_Goal of the exercise:_ Please copy each line of the listing below in which the word "this" appears.

_Material for the task:_
- Opening Delimiter -

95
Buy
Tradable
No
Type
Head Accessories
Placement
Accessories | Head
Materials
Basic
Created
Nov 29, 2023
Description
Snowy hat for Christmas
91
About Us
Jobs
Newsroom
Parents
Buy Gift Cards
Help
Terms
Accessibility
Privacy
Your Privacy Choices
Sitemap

- Closing Delimiter -
- Opening Delimiter -

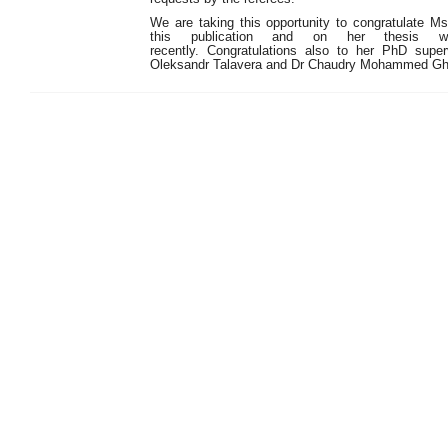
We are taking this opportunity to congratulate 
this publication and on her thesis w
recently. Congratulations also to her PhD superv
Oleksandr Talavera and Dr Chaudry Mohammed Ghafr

- Closing Delimiter -
- Opening Delimiter -

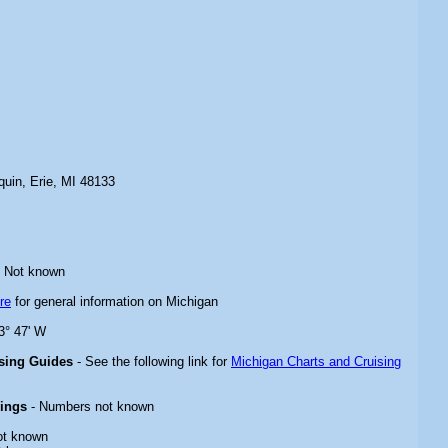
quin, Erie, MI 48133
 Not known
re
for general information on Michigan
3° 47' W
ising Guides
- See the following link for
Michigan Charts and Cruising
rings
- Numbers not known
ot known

- Closing Delimiter -

_Solved exercise:_
We are taking this opportunity to congratulate 
this publication and on her thesis w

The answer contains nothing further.